Alabama Gov. Kay Ivey announced Monday that she is appointing Leigh Gwathney to serve as chair of the Alabama Board of Pardons and Paroles.
“There is no doubt Leigh Gwathney will serve the state well as chair of the Alabama Board of Pardons and Paroles,” Ivey said. “Pardons and Paroles was in need of strong leadership, and I am confident with Judge Graddick and Ms. Gwathney at the helm, the system will better serve victims and their families, and ultimately, improve public safety across the state. She is a proven prosecutor with an expertise and passion for the justice system, and I am proud to call on this impressive leader to serve in this capacity.”
“I am greatly honored to be asked by Governor Ivey to serve as chair of the Alabama Board of Pardons and Paroles, and I will devote my best efforts to ensuring that Alabama laws are followed and public safety is protected,” Gwathney said. “I am eager to work with my fellow Board members and Director Graddick in restoring public trust in our state pardons and paroles system.”
“I applaud Governor Ivey’s selection of Leigh Gwathney to lead the Board of Pardons and Paroles,” said Alabama Attorney General Marshall. “I am confident that Ms. Gwathney will restore integrity and diligence to the Board as it returns to its core mission of thoroughly vetting Alabama prison inmates’ petitions for parole.

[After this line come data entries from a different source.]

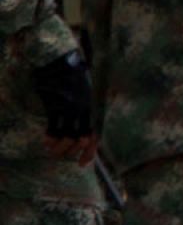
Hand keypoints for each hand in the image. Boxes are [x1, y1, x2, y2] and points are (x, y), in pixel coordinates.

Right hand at [34, 50, 95, 164]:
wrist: (58, 61)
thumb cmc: (70, 76)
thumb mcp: (83, 90)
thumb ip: (84, 107)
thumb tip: (83, 125)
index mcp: (90, 106)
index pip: (94, 133)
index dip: (90, 151)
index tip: (84, 163)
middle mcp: (82, 108)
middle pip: (81, 139)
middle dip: (72, 151)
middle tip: (63, 156)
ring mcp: (69, 108)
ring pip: (67, 136)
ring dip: (60, 147)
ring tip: (53, 151)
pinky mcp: (55, 105)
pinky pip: (53, 127)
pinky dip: (50, 137)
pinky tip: (46, 141)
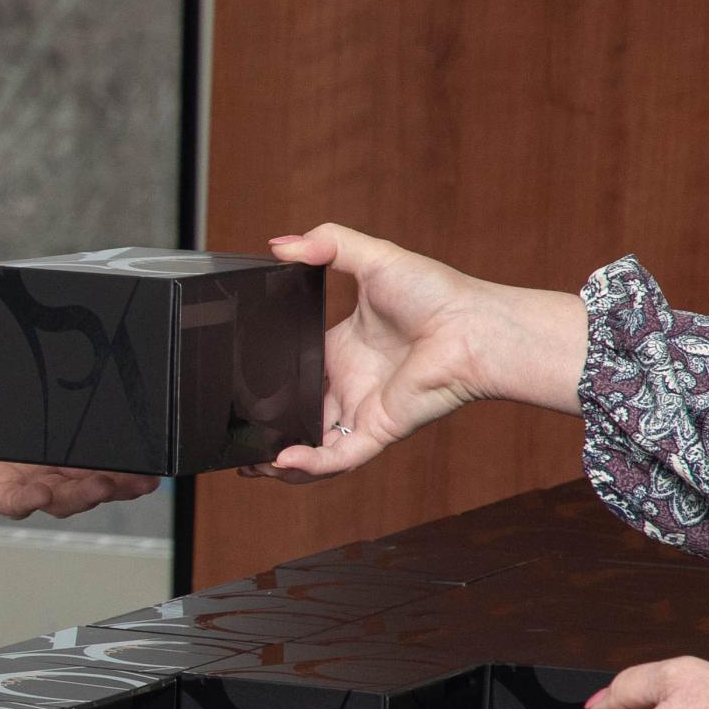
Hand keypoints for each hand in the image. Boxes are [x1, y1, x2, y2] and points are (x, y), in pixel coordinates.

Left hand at [0, 328, 158, 518]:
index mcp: (49, 433)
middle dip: (119, 482)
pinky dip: (28, 499)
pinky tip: (44, 493)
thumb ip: (28, 333)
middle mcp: (38, 463)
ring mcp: (13, 478)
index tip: (152, 455)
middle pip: (90, 482)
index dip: (127, 457)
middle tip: (143, 476)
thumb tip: (62, 305)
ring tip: (105, 484)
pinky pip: (10, 500)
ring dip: (85, 494)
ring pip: (59, 498)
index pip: (98, 451)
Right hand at [248, 223, 514, 482]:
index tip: (237, 385)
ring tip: (248, 464)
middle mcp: (349, 384)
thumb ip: (325, 244)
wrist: (473, 328)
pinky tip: (280, 461)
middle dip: (266, 429)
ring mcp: (362, 410)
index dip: (267, 383)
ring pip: (313, 446)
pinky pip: (337, 457)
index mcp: (341, 349)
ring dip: (279, 459)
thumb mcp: (372, 257)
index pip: (295, 372)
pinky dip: (309, 464)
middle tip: (234, 433)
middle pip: (298, 414)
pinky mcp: (377, 430)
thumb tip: (280, 243)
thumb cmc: (437, 293)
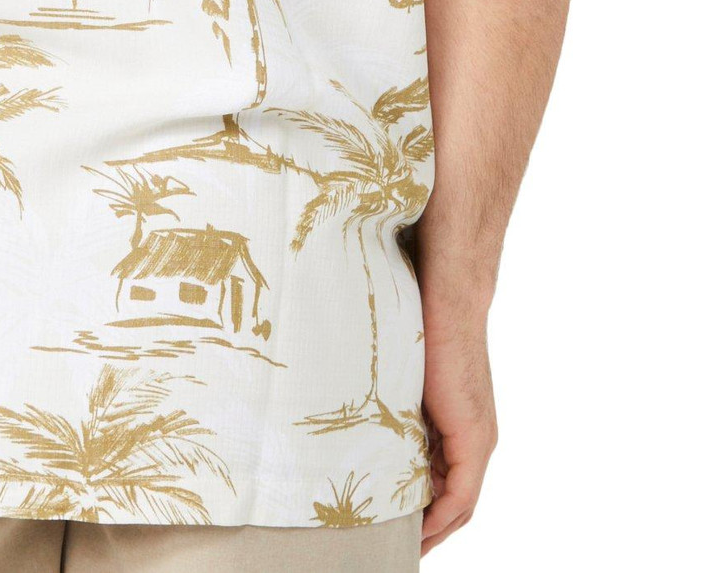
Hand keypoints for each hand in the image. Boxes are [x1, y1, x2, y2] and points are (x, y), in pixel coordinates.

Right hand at [420, 303, 496, 554]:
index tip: (401, 530)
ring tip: (405, 545)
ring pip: (460, 503)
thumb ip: (403, 413)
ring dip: (434, 527)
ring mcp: (479, 440)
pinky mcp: (474, 438)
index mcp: (462, 428)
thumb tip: (371, 429)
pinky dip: (441, 515)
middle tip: (400, 548)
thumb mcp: (408, 385)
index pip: (450, 486)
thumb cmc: (423, 331)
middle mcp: (478, 440)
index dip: (429, 515)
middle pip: (457, 504)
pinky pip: (461, 494)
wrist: (447, 303)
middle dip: (431, 530)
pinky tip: (420, 529)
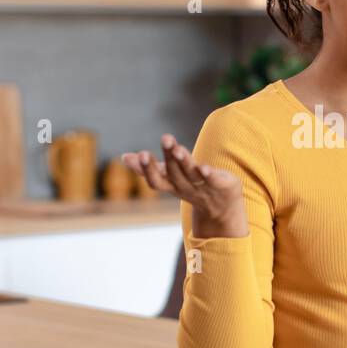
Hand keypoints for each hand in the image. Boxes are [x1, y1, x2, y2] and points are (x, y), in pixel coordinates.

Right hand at [122, 134, 248, 237]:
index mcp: (171, 185)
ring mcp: (203, 187)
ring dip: (184, 161)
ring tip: (178, 148)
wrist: (222, 208)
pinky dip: (207, 174)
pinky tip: (203, 166)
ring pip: (191, 173)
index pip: (157, 180)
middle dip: (169, 156)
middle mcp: (185, 187)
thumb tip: (125, 157)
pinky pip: (213, 180)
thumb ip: (148, 169)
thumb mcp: (169, 179)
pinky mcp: (221, 185)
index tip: (141, 154)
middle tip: (165, 139)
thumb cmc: (191, 186)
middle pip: (174, 172)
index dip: (148, 169)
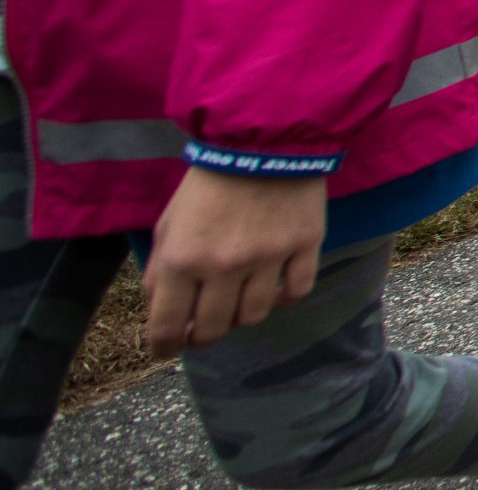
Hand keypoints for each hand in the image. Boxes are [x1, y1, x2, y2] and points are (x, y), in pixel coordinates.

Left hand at [143, 169, 326, 357]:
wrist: (263, 138)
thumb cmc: (208, 182)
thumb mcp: (168, 222)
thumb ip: (159, 268)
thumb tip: (159, 306)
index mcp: (182, 259)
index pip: (167, 326)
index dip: (164, 347)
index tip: (166, 350)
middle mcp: (223, 266)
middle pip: (213, 329)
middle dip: (203, 336)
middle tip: (203, 329)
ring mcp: (268, 258)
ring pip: (255, 315)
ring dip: (242, 316)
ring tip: (238, 303)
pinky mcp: (305, 245)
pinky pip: (296, 292)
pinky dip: (284, 299)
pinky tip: (275, 291)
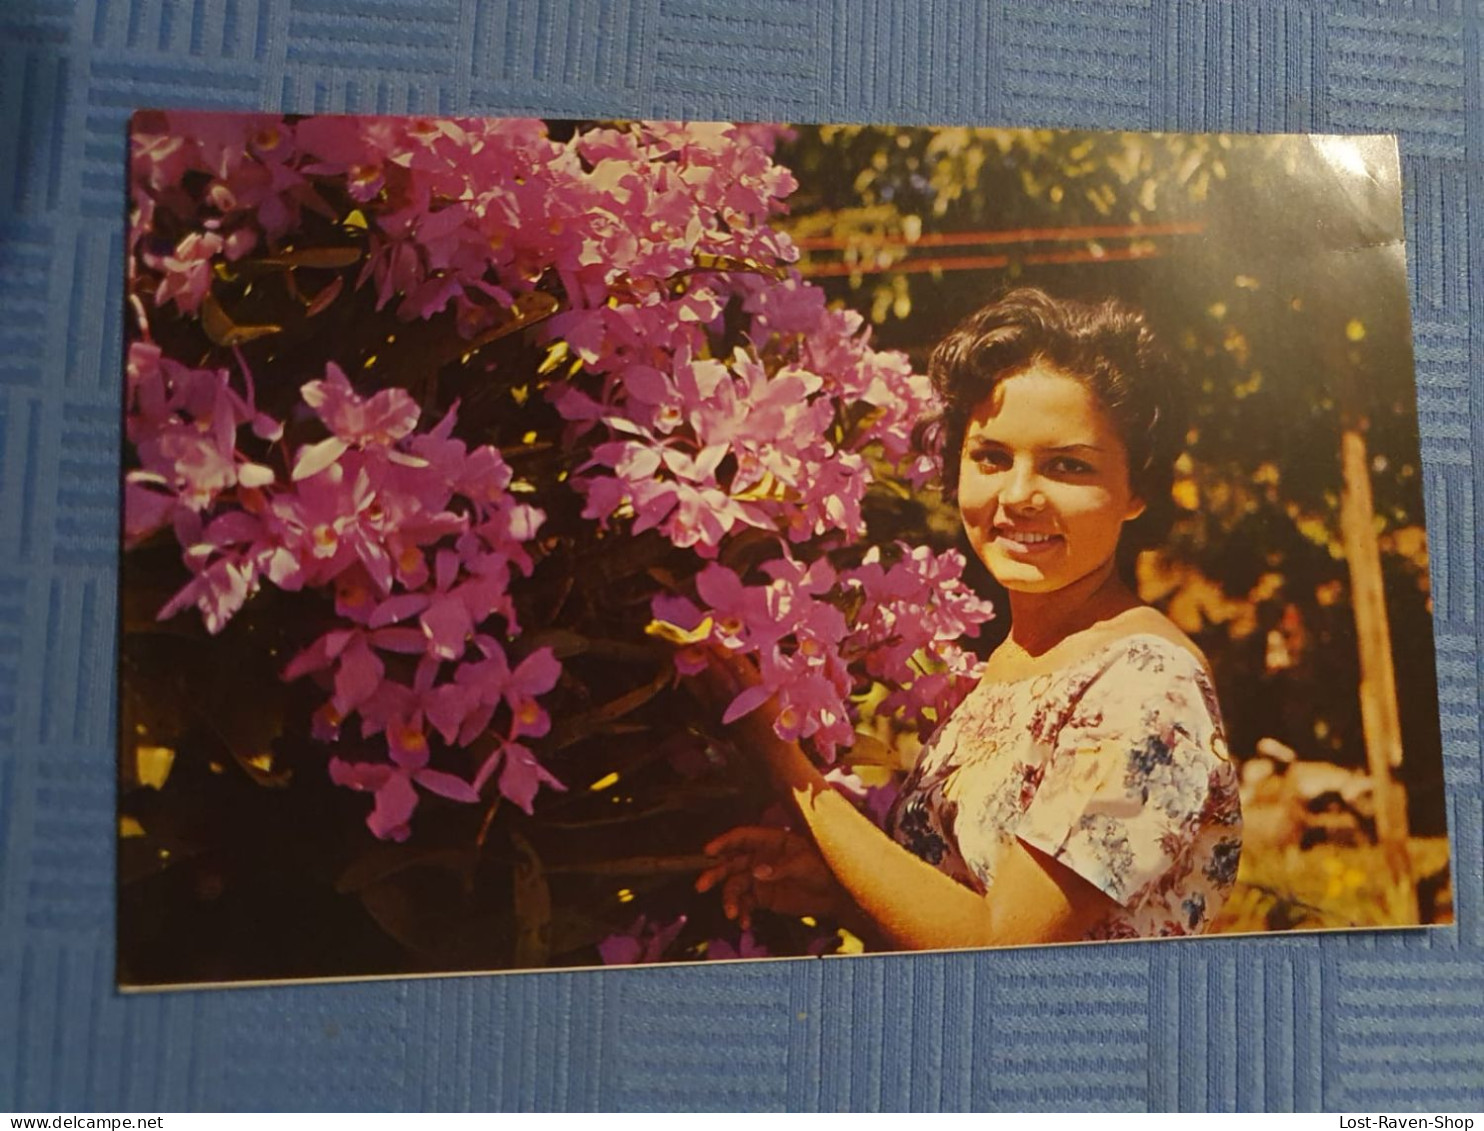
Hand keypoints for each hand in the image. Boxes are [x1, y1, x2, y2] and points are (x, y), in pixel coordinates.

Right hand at [695, 825, 851, 929]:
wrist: (837, 894)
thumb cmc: (825, 869)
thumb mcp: (805, 864)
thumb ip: (780, 867)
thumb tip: (756, 872)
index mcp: (771, 841)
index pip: (742, 837)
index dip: (724, 843)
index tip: (709, 852)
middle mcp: (760, 858)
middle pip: (731, 863)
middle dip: (715, 874)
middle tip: (701, 886)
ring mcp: (760, 878)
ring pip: (736, 887)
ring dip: (730, 900)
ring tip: (732, 914)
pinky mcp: (764, 898)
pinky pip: (746, 904)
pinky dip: (743, 913)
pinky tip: (745, 924)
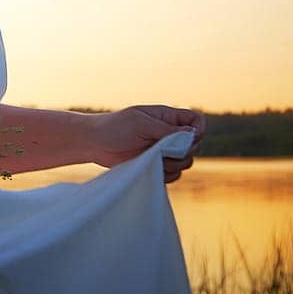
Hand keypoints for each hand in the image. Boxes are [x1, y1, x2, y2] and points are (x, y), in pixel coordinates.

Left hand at [88, 104, 205, 183]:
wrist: (94, 143)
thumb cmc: (115, 127)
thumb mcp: (141, 124)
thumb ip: (167, 130)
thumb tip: (192, 134)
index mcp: (167, 118)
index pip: (196, 121)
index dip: (198, 130)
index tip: (188, 139)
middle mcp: (168, 134)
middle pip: (194, 146)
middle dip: (183, 152)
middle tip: (162, 151)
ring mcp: (163, 151)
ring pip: (185, 162)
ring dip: (173, 165)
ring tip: (152, 160)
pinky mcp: (156, 166)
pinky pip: (173, 175)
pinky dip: (166, 175)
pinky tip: (150, 170)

After some very questionable early paroles, including several murderers, and even the murders of peaceful Alabamians by those parolees, Gov. Ivey and AG Marshall intervened in the paroles process to try to restore some order. Since the problems at the Board of Pardons and Paroles appeared to be systemic, Ivey and Marshall championed legislation during the 2019 legislative session aimed at reforming the Board of Pardons and Paroles. This new law gave the governor the authority to appoint the director and the Chairman of the Board of Pardons and Paroles based off recommendations by the lieutenant governor, attorney general, senate pro tem and the speaker of the House.
Gwathney currently is serving as assistant attorney general in the Alabama Office of the Attorney General. Gwathney is the senior prosecutor responsible for prosecuting violent crimes throughout the state and is the senior cold case prosecutor overseeing homicides and sexual assault. She also is responsible for reviewing legislation and amendments to the Code of Alabama.
“I have worked with Leigh since becoming Attorney General two and a half years ago and I have been impressed with her knowledge of the law and her zeal for justice,” Marshall said. “She brings to the Board of Pardons and Paroles the perspective of a tough and experienced career prosecutor with a record of holding violent offenders accountable. She will ensure that the Board’s decisions adhere to the law and are in the best interests of the citizens of this state. I look forward to working with Leigh in the years to come.”
Marshall also expressed his appreciation to the nominating commission members: Lt. Governor Will Ainsworth, Speaker Mac McCutcheon, and Senate Pro Tem Del Marsh, for submitting Ms. Gwathney’s name, among four other candidates, to the Governor for her consideration.
Gwathney began her career in 2002 as a Deputy District Attorney with the Jefferson County District Attorney’s Office (Birmingham Division) where she prosecuted violent crimes including capital murders, crimes against children, and sexual assaults. She joined the Attorney General’s Office in 2014 where she has served in the Criminal Trials Division traveling throughout the state prosecuting crimes against persons. She also worked as a Court Advocate for the YMCA of Central Alabama.
Gwathney has a bachelor’s degrees from Auburn University and a law degree from The University of Alabama School of Law.
Gwathney is filling the vacancy created by the resignation of Board chair Lyn Head on Tuesday, September 17.
Gwathney’s appointment goes into effect on October 16, 2019.
Director Charlie Graddick hopes to resume parole hearings at the Board of Pardons and Paroles in early November once reforms to the process demanded by the legislature are implemented.